Just 150 years ago, the notion that much of the Northern Hemisphere had once been covered by thick sheets of ice was both new and highly controversial. Within a few decades, though, most scientists were convinced and began looking for explanations. Several suggested that astronomical cycles were involved, and by the 1930s the Yugoslav astronomer Milutin Milankovitch had constructed a coherent theory. The ice ages, he argued, were triggered by changes in the shape of the earth's slightly oval orbit around the sun and in the planet's axis of rotation. Studies of the chemical composition of ocean-floor sediments, which depend on climate conditions when the material was laid down, more or less supported Milankovitch's predicted schedule of global glaciation.
According to Milankovitch cycles, an ice age could start sometime within the next 1,000 or 2,000 years. But geophysicists have realized for years that while the cycles are real, and influence climate, they alone cannot explain ice ages. For one thing, Milankovitch's timing of glaciation may be broadly correct, but major glacial episodes happen when his cycles call for minor ones, and vice versa.
Besides, a simple astronomical model would predict smooth and gradual climate transitions -- the opposite of what really happens. The last Ice Age was in full retreat about 13,000 years ago when temperatures suddenly reversed and began heading lower again. They stayed low for 1,000 years, an episode known as the Younger Dryas period. The periodic "spikes" of warmer weather that have interrupted ice ages and the cold weather that often came on suddenly in the last interglacial period are also impossible to explain with astronomy. And so is the astonishingly rapid changeover from warm to cold.

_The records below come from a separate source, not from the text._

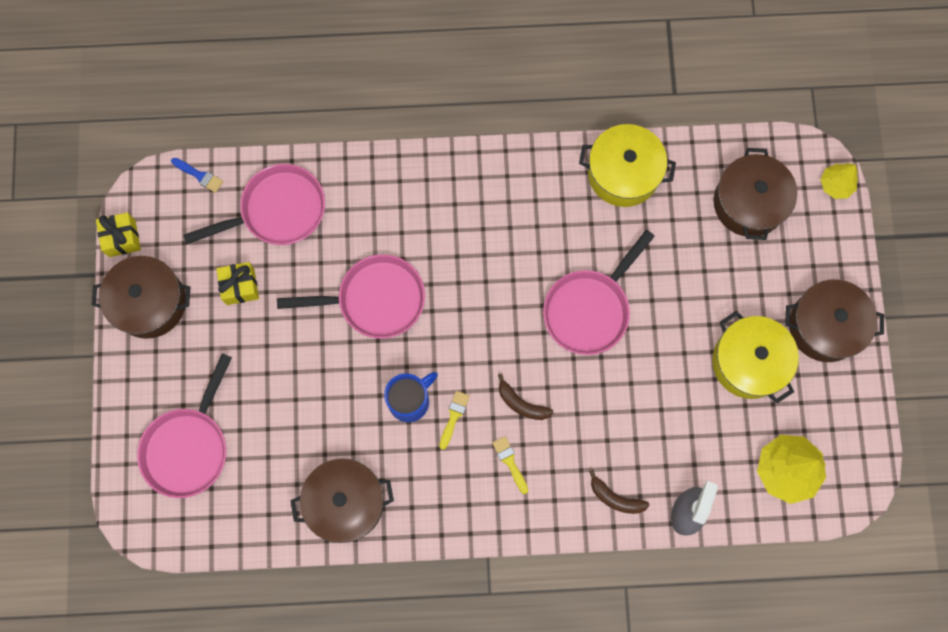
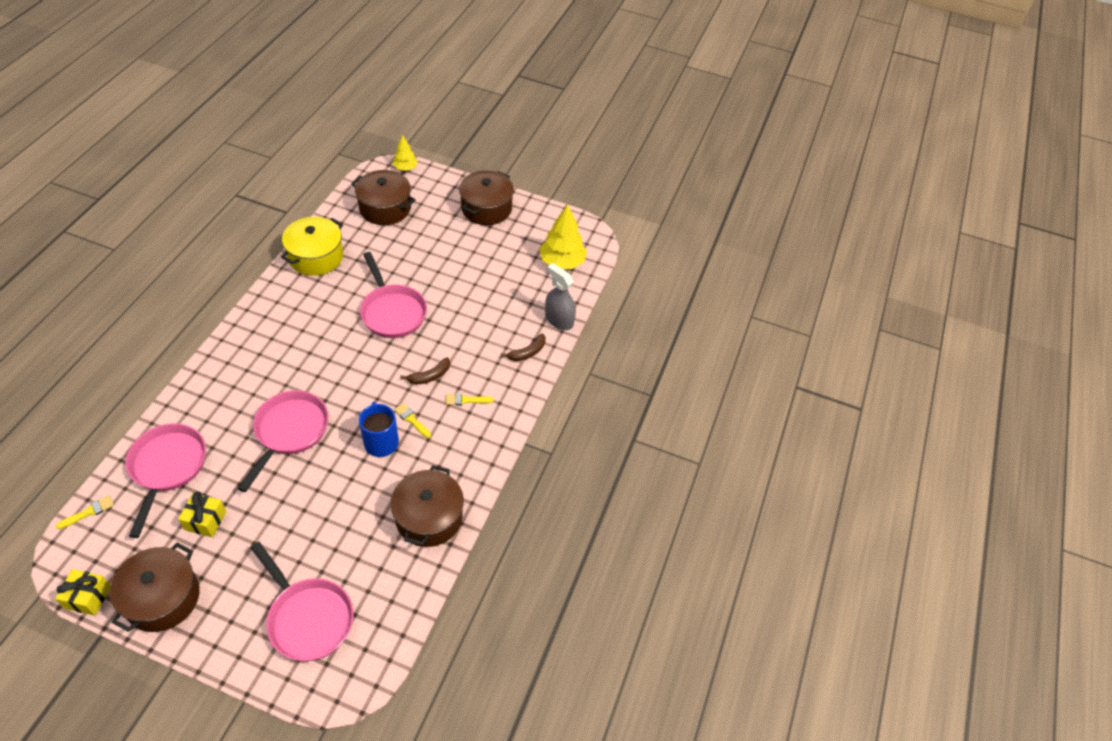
camera: 70 degrees left, 25 degrees down
(199, 175) = (89, 512): blue brush -> yellow brush
(748, 362) = (484, 250): yellow pot -> none

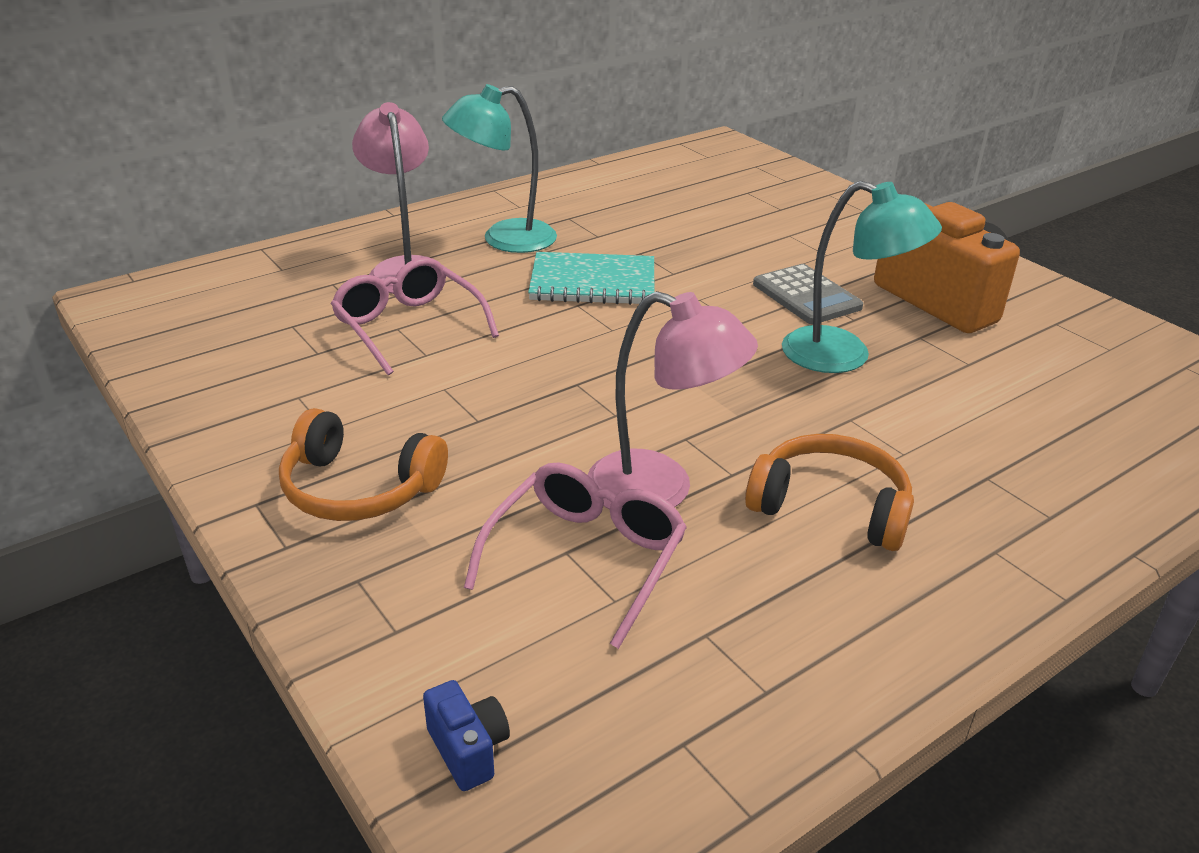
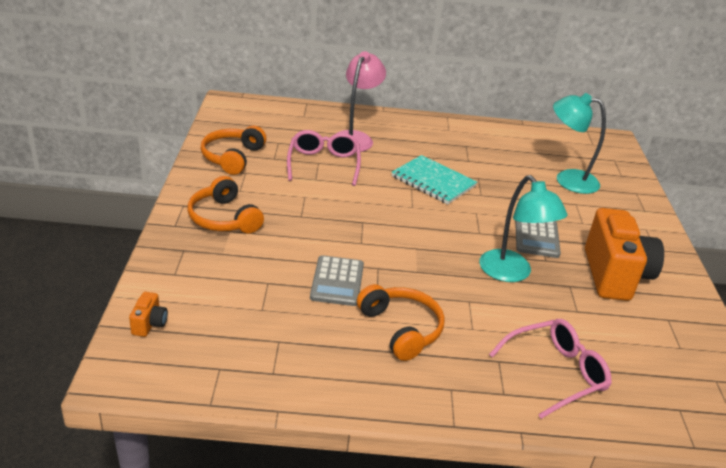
camera: 35 degrees right, 0 degrees up
(243, 382) = (232, 157): none -> orange headphones
(468, 749) = (149, 324): blue camera -> orange camera
(504, 239) = (419, 143): turquoise lamp -> turquoise lamp (567, 179)
(585, 559) = (271, 289): pink glasses -> pink glasses (555, 373)
(660, 489) = (337, 281): pink lamp -> grey calculator

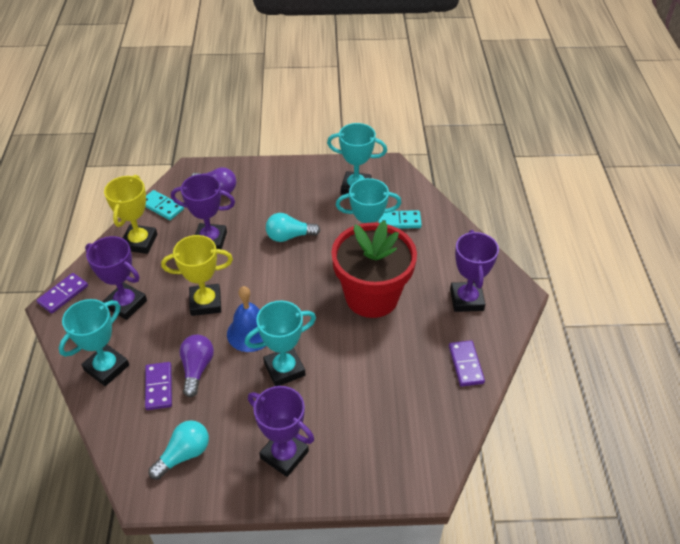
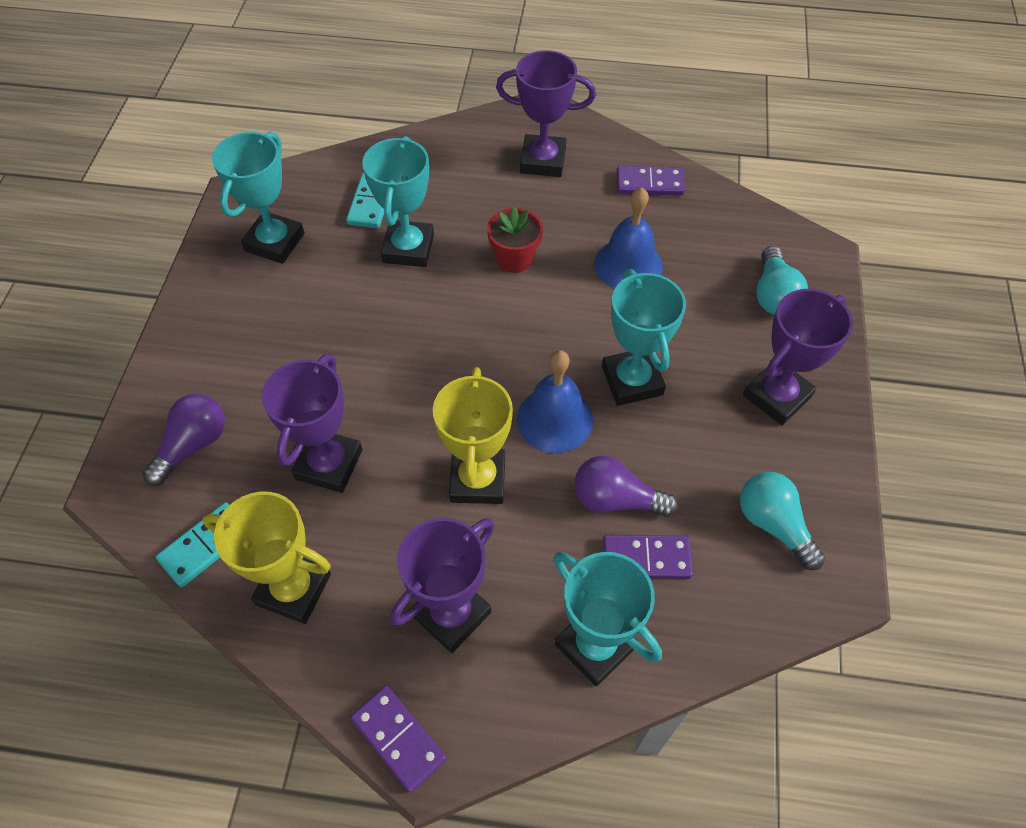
camera: 80 degrees left, 10 degrees up
(289, 236) = (358, 345): turquoise light bulb -> turquoise light bulb (773, 295)
(372, 297) = (514, 259): red flower pot -> red flower pot, size x0.45
(382, 358) = (628, 265): none -> blue bell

A number of theories have been floated to explain these irregular, rapid variations. The leading one, advanced by Lamont-Doherty's Wallace Broecker and George Denton of the University of Maine, involves a kind of cyclic ocean current that has been likened to a conveyer belt. Broecker and Denton note that a stream of unusually salty (and thus especially dense) water flows underneath the Gulf Stream as it moves from the tropics to the North Atlantic. When this salty stream reaches the far north, it is forced to the surface as water above it is blown aside by the winds; it then discharges its tropical heat into the arctic air, cools off and sinks to the bottom, where it returns to the tropics to be heated again.